** Opening Provided data block **

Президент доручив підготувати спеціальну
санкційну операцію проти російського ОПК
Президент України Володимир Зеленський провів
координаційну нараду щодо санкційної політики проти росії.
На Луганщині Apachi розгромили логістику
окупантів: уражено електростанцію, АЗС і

** Closing Provided data block **
** Opening Provided data block **

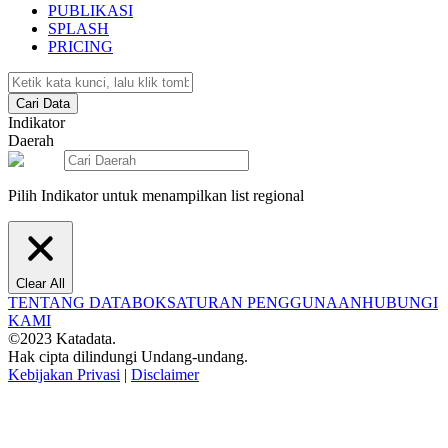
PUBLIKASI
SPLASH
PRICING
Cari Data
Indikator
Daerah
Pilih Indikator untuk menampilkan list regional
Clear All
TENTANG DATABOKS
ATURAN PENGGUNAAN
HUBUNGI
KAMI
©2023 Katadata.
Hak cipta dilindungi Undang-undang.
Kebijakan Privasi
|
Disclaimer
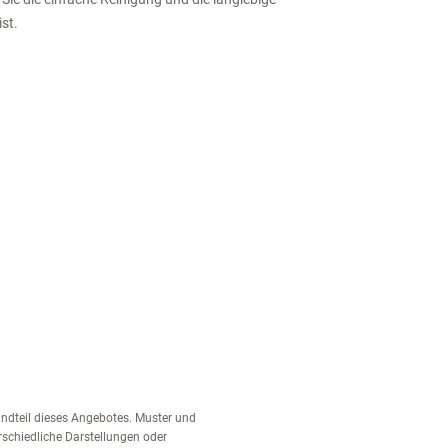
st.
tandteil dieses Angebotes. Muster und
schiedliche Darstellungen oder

** Closing Provided data block **

◆ **What is expected**: From the material above, retype precisely the lines between the line holding "Президент доручив підготувати спеціальну" and the line holding "окупантів: уражено електростанцію, АЗС і", inclusive, and nothing beyond them.

◆ **Solution for this problem**:
Президент доручив підготувати спеціальну
санкційну операцію проти російського ОПК
Президент України Володимир Зеленський провів
координаційну нараду щодо санкційної політики проти росії.
На Луганщині Apachi розгромили логістику
окупантів: уражено електростанцію, АЗС і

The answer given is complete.